■ **YOUR GOAL**
What you return must match the records word for word, except that pictures are dropped.

■ **SOURCE MATERIAL**
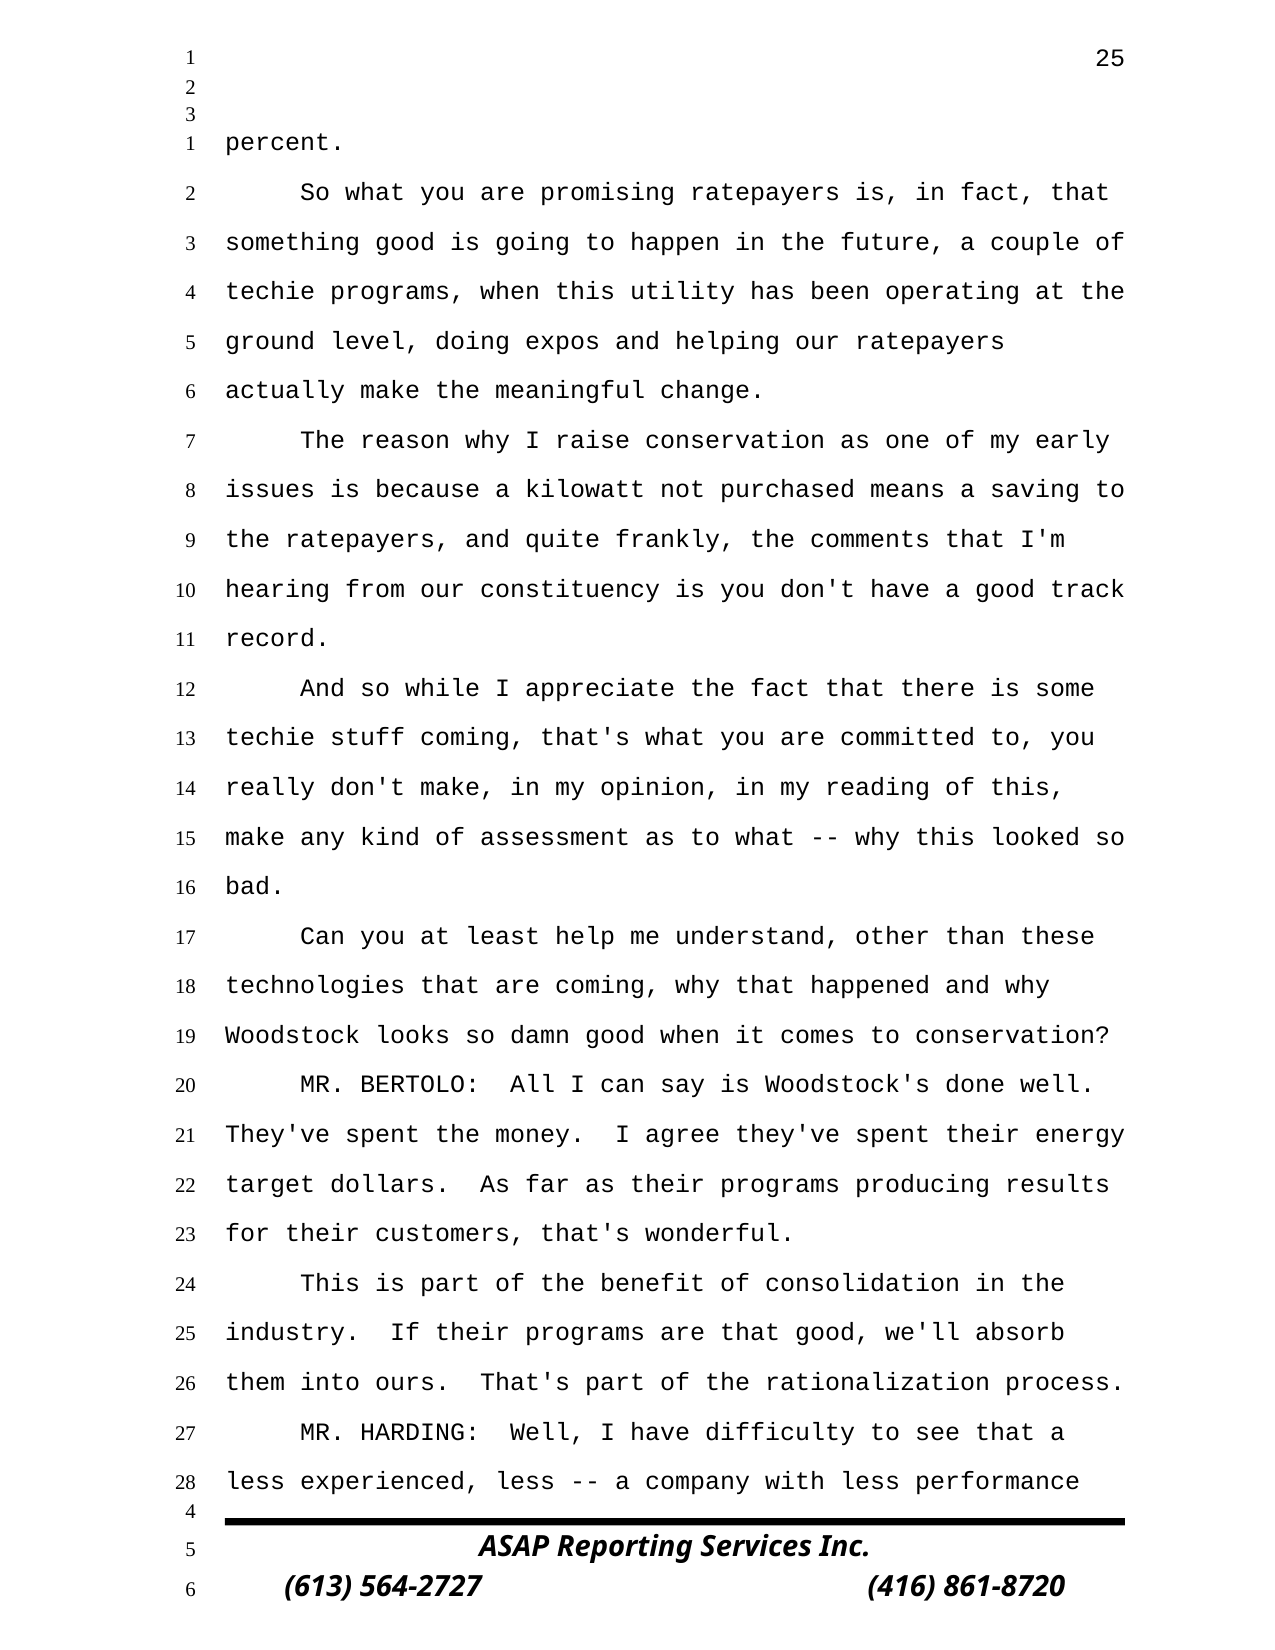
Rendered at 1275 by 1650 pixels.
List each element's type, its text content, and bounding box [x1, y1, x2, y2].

text This is part of the benefit of consolidation in the industry. If their programs are that good, we'll absorb them into ours. That's part of the rationalization process. [225, 1270, 1125, 1398]
text The reason why I raise conservation as one of my early issues is because a kilowatt not purchased means a saving to the ratepayers, and quite frankly, the comments that I'm hearing from our constituency is you don't have a good track record. [225, 427, 1125, 654]
text So what you are promising ratepayers is, in fact, that something good is going to happen in the future, a couple of techie programs, when this utility has been operating at the ground level, doing expos and helping our ratepayers actually make the meaningful change. [225, 179, 1125, 406]
text Can you at least help me understand, other than these technologies that are coming, why that happened and why Woodstock looks so damn good when it comes to conservation? [225, 923, 1125, 1051]
text MR. BERTOLO: All I can say is Woodstock's done well. They've spent the money. I agree they've spent their energy target dollars. As far as their programs producing results for their customers, that's wonderful. [225, 1072, 1125, 1249]
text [225, 1419, 1125, 1497]
text And so while I appreciate the fact that there is some techie stuff coming, that's what you are committed to, you really don't make, in my opinion, in my reading of this, make any kind of assessment as to what -- why this looked so bad. [225, 675, 1125, 902]
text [225, 130, 1125, 158]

■ **RESULT BELOW**
Rendered at 1275 by 1650 pixels.
List each element's type, its text content, and bounding box [x1, y1, x2, y2].

text This is part of the benefit of consolidation in the industry. If their programs are that good, we'll absorb them into ours. That's part of the rationalization process. [225, 1270, 1125, 1398]
text The reason why I raise conservation as one of my early issues is because a kilowatt not purchased means a saving to the ratepayers, and quite frankly, the comments that I'm hearing from our constituency is you don't have a good track record. [225, 427, 1125, 654]
text So what you are promising ratepayers is, in fact, that something good is going to happen in the future, a couple of techie programs, when this utility has been operating at the ground level, doing expos and helping our ratepayers actually make the meaningful change. [225, 179, 1125, 406]
text Can you at least help me understand, other than these technologies that are coming, why that happened and why Woodstock looks so damn good when it comes to conservation? [225, 923, 1125, 1051]
text MR. BERTOLO: All I can say is Woodstock's done well. They've spent the money. I agree they've spent their energy target dollars. As far as their programs producing results for their customers, that's wonderful. [225, 1072, 1125, 1249]
text [225, 1419, 1125, 1497]
text And so while I appreciate the fact that there is some techie stuff coming, that's what you are committed to, you really don't make, in my opinion, in my reading of this, make any kind of assessment as to what -- why this looked so bad. [225, 675, 1125, 902]
text [225, 130, 1125, 158]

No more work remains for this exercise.